Class Editori S.p.A.
- Company type: Public (BIT: CLE)
- Industry: Media
- Founded: 1986
- Headquarters: Milan, Italy
- Key people: Paolo Panerai (Founder and CEO) Victor Uckmar (Chairman)
- Products: Magazines, newspapers, radio stations, television channels, news agency
- Revenue: €64.72 million (2020)
- Operating income: -€20.4 million (2020)
- Net income: -€11,98 (2020)
- Number of employees: 340 (2020)
- Website: Class Editori

= Class Editori =

Italian media company

Class Editori S.p.A. is an Italian media conglomerate that is based in Milan and listed on the Italian Stock Exchange since November 30, 1998. It is also active in the field of television, radio and video information systems (Telesia Sistemi) broadcast in the main airports and in the Rome and Milan metros.

==Overview==
Founded in 1986 by Paolo Panerai, the publisher is primarily devoted to financial and lifestyle news.
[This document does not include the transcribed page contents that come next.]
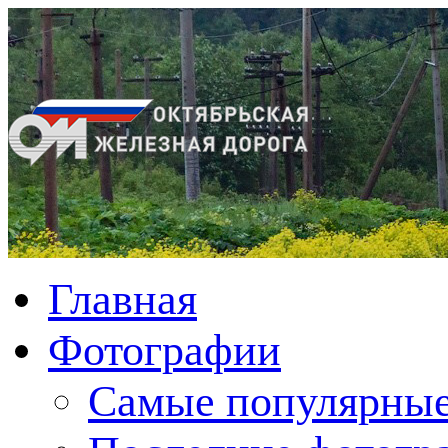
Главная
Фотографии
Cамые популярные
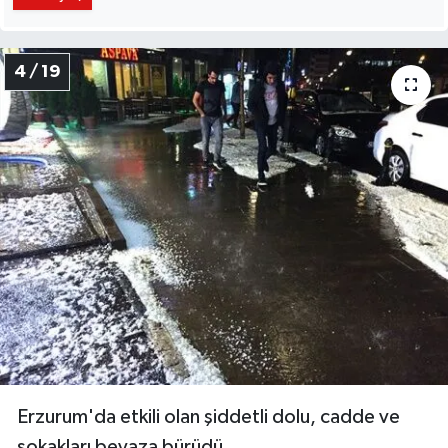
4 / 19
Erzurum'da etkili olan şiddetli dolu, cadde ve
sokakları beyaza bürüdü.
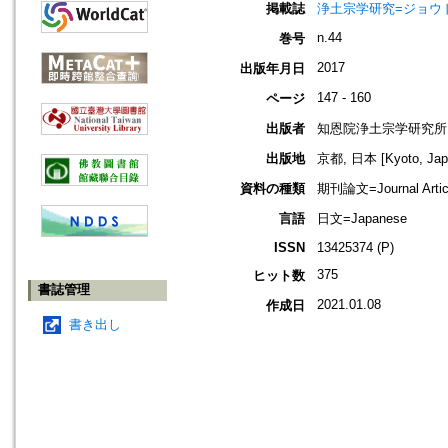
掲載誌
浄土宗学研究=ジョウドシュ
n.44
巻号
2017
出版年月日
147 - 160
ページ
出版者
知恩院浄土宗学研究所
出版地
京都, 日本 [Kyoto, Jap
資料の種類
期刊論文=Journal Artic
言語
日文=Japanese
ISSN
13425374 (P)
375
ヒット数
書誌管理
2021.01.08
作成日
書き出し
The group publishes the following magazines and newspapers in Italy:
- MF Milano Finanza
- Italia Oggi
- Capital
- Class
- Luna
- Gentleman
- Campus
- Case & Country
- Patrimoni
- Global Finance

The company operates three television channels on satellite in Italy:
- Class News
- Class TV Moda available on Eutelsat Hot Bird free to air
- Class CNBC (joint venture with NBC Universal and Mediaset)

Class Editori's other ventures include the news agency MF Dow Jones News (a joint venture with Dow Jones), the classical radio station Radio Classica.